### [To do]
Say how many lines in the records contain "Верховного". The reply must consist of the number alone.

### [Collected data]
__________
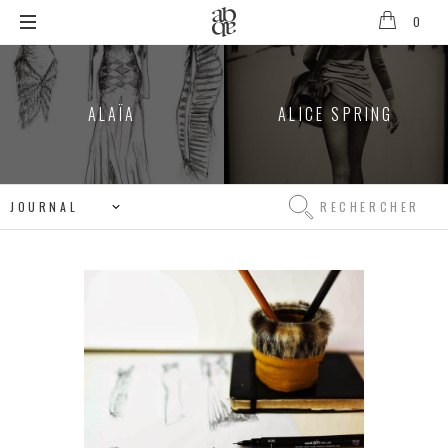
0
Alix
B.
D'Anthenay
ALAÏA
ALICE SPRING
Rechercher
Rechercher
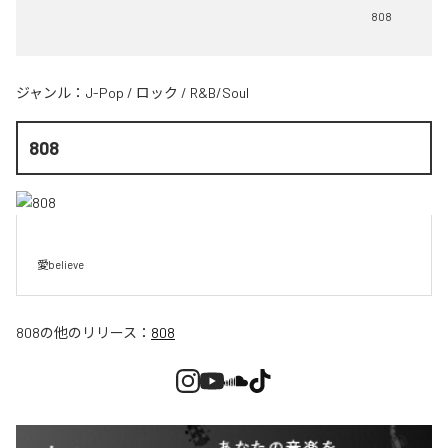
808
ジャンル：
J-Pop
/
ロック
/
R&B/Soul
808
愛believe
808
の他のリリース：
808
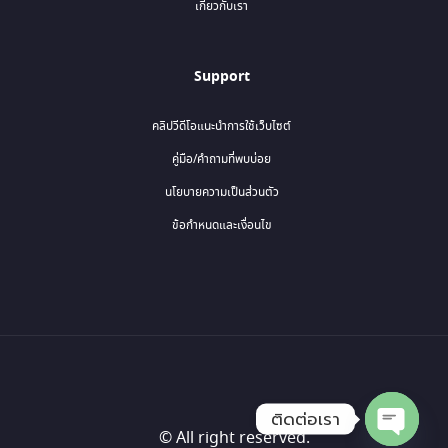
เกี่ยวกับเรา
Support
คลิปวีดีโอแนะนำการใช้เว็บไซต์
คู่มือ/คำถามที่พบบ่อย
นโยบายความเป็นส่วนตัว
ข้อกำหนดและเงื่อนไข
ติดต่อเรา
© All right reserved.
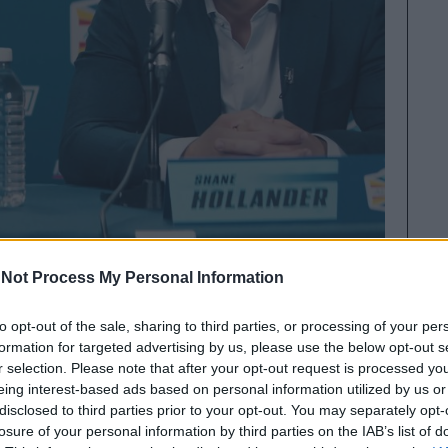
 πορνογραφικό υλικό, το σινεμά και η
Not Process My Personal Information
ι σεξουαλικές φαντασιώσεις έπαιρναν σάρκα
to opt-out of the sale, sharing to third parties, or processing of your per
 αλλά τελευταία δείχνει σημάδια δυναμικής
formation for targeted advertising by us, please use the below opt-out s
ς σειράς
Τζέικομπ Τίρνι
μας θυμίζει πώς
r selection. Please note that after your opt-out request is processed y
επιδέξια μια πλοκή που δεν εξαντλείται στο
eing interest-based ads based on personal information utilized by us or
disclosed to third parties prior to your opt-out. You may separately opt-
που παίζουν καθοριστικό ρόλο για την έξαψη
losure of your personal information by third parties on the IAB’s list of
ονή και τη διεκδίκηση της προσοχής, κοινώς το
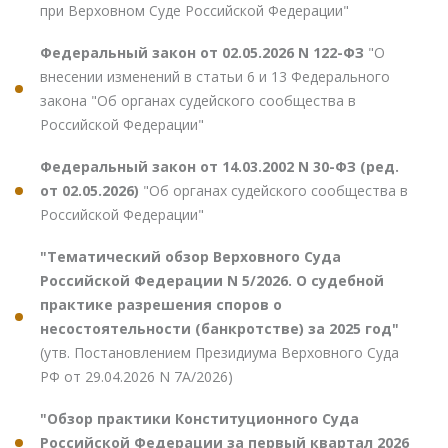
при Верховном Суде Российской Федерации"
Федеральный закон от 02.05.2026 N 122-ФЗ
"О
внесении изменений в статьи 6 и 13 Федерального
закона "Об органах судейского сообщества в
Российской Федерации"
Федеральный закон от 14.03.2002 N 30-ФЗ (ред.
от 02.05.2026)
"Об органах судейского сообщества в
Российской Федерации"
"Тематический обзор Верховного Суда
Российской Федерации N 5/2026. О судебной
практике разрешения споров о
несостоятельности (банкротстве) за 2025 год"
(утв. Постановлением Президиума Верховного Суда
РФ от 29.04.2026 N 7А/2026)
"Обзор практики Конституционного Суда
Российской Федерации за первый квартал 2026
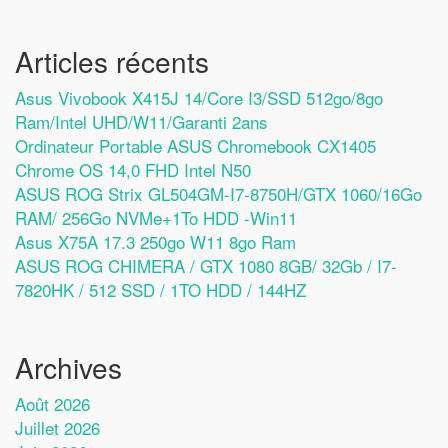
Articles récents
Asus Vivobook X415J 14/Core I3/SSD 512go/8go
Ram/Intel UHD/W11/Garanti 2ans
Ordinateur Portable ASUS Chromebook CX1405
Chrome OS 14,0 FHD Intel N50
ASUS ROG Strix GL504GM-I7-8750H/GTX 1060/16Go
RAM/ 256Go NVMe+1To HDD -Win11
Asus X75A 17.3 250go W11 8go Ram
ASUS ROG CHIMERA / GTX 1080 8GB/ 32Gb / I7-
7820HK / 512 SSD / 1TO HDD / 144HZ
Archives
Août 2026
Juillet 2026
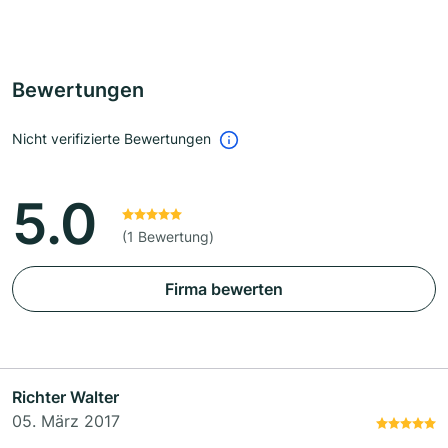
Bewertungen
Nicht verifizierte Bewertungen
5.0
(1 Bewertung)
Firma bewerten
Richter Walter
05. März 2017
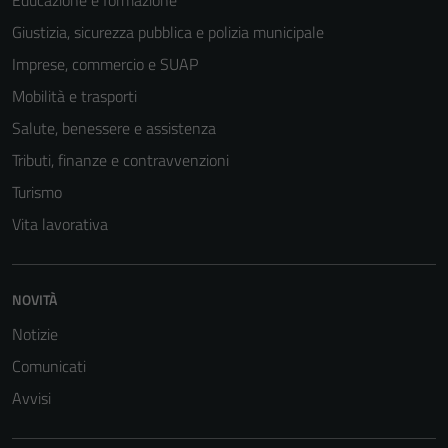
Educazione e formazione
Giustizia, sicurezza pubblica e polizia municipale
Imprese, commercio e SUAP
Mobilità e trasporti
Salute, benessere e assistenza
Tributi, finanze e contravvenzioni
Turismo
Vita lavorativa
Tecnici
NOVITÀ
Questi cookie
Notizie
sono necessari
Comunicati
per il
funzionamento
Avvisi
del sito e non
possono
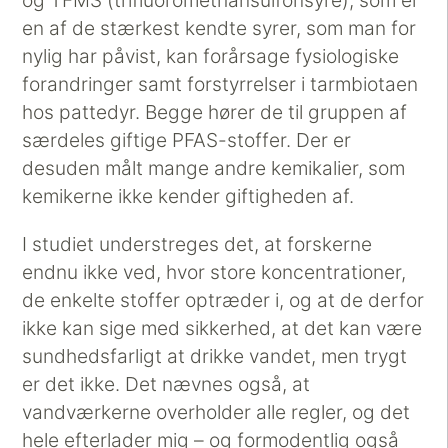
og TFMS (trifluoromethansulfonsyre), som er
en af de stærkest kendte syrer, som man for
nylig har påvist, kan forårsage fysiologiske
forandringer samt forstyrrelser i tarmbiotaen
hos pattedyr. Begge hører de til gruppen af
særdeles giftige PFAS-stoffer. Der er
desuden målt mange andre kemikalier, som
kemikerne ikke kender giftigheden af.
I studiet understreges det, at forskerne
endnu ikke ved, hvor store koncentrationer,
de enkelte stoffer optræder i, og at de derfor
ikke kan sige med sikkerhed, at det kan være
sundhedsfarligt at drikke vandet, men trygt
er det ikke. Det nævnes også, at
vandværkerne overholder alle regler, og det
hele efterlader mig – og formodentlig også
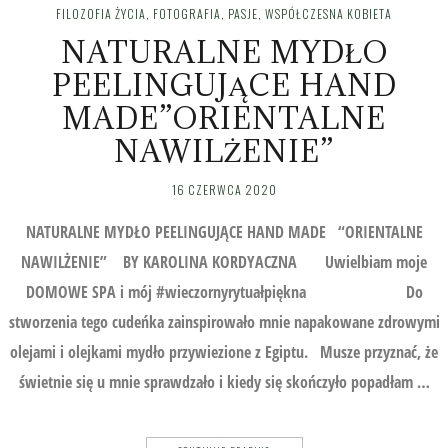
FILOZOFIA ŻYCIA
,
FOTOGRAFIA
,
PASJE
,
WSPÓŁCZESNA KOBIETA
NATURALNE MYDŁO
PEELINGUJĄCE HAND
MADE”ORIENTALNE
NAWILŻENIE”
16 CZERWCA 2020
NATURALNE MYDŁO PEELINGUJĄCE HAND MADE “ORIENTALNE
NAWILŻENIE” BY KAROLINA KORDYACZNA Uwielbiam moje
DOMOWE SPA i mój #wieczornyrytuałpiękna Do
stworzenia tego cudeńka zainspirowało mnie napakowane zdrowymi
olejami i olejkami mydło przywiezione z Egiptu. Musze przyznać, że
świetnie się u mnie sprawdzało i kiedy się skończyło popadłam …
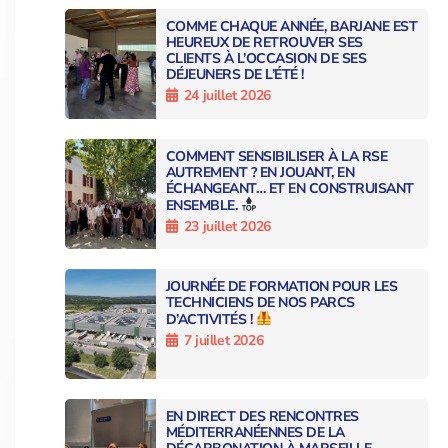
COMME CHAQUE ANNÉE, BARJANE EST
HEUREUX DE RETROUVER SES
CLIENTS À L’OCCASION DE SES
DÉJEUNERS DE L’ÉTÉ !
24 juillet 2026
COMMENT SENSIBILISER À LA RSE
AUTREMENT ? EN JOUANT, EN
ÉCHANGEANT… ET EN CONSTRUISANT
ENSEMBLE.
23 juillet 2026
JOURNÉE DE FORMATION POUR LES
TECHNICIENS DE NOS PARCS
D’ACTIVITÉS !
7 juillet 2026
EN DIRECT DES RENCONTRES
MÉDITERRANÉENNES DE LA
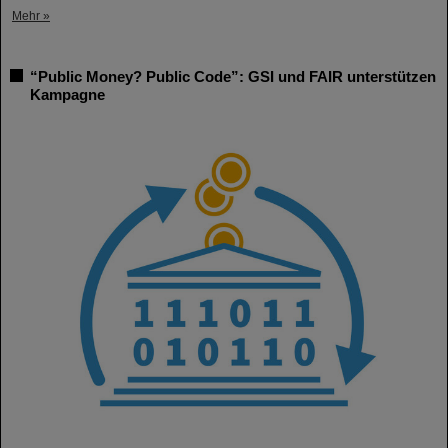
Mehr »
“Public Money? Public Code”: GSI und FAIR unterstützen
Kampagne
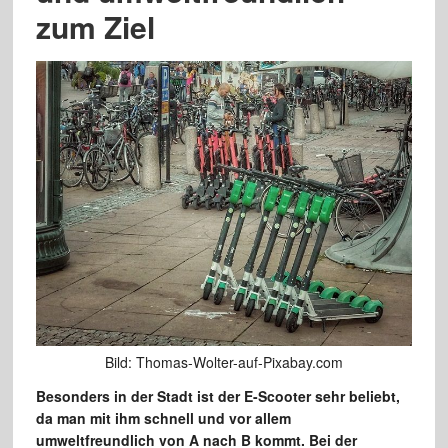
zum Ziel
Bild: Thomas-Wolter-auf-Pixabay.com
Besonders in der Stadt ist der E-Scooter sehr beliebt,
da man mit ihm schnell und vor allem
umweltfreundlich von A nach B kommt. Bei der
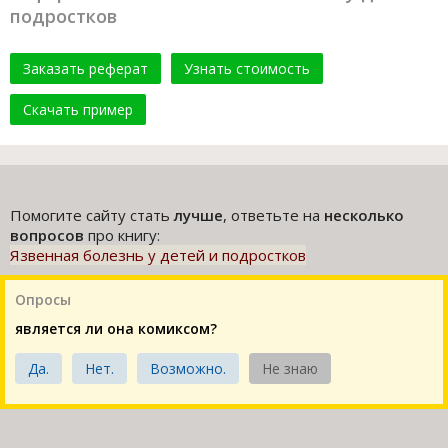
подростков
Заказать реферат
Узнать стоимость
Скачать пример
Помогите сайту стать
лучше
, ответьте на
несколько
вопросов
про книгу:
Язвенная болезнь у детей и подростков
Опросы
является ли она комиксом?
Да.
Нет.
Возможно.
Не знаю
__________
### [Your response]
2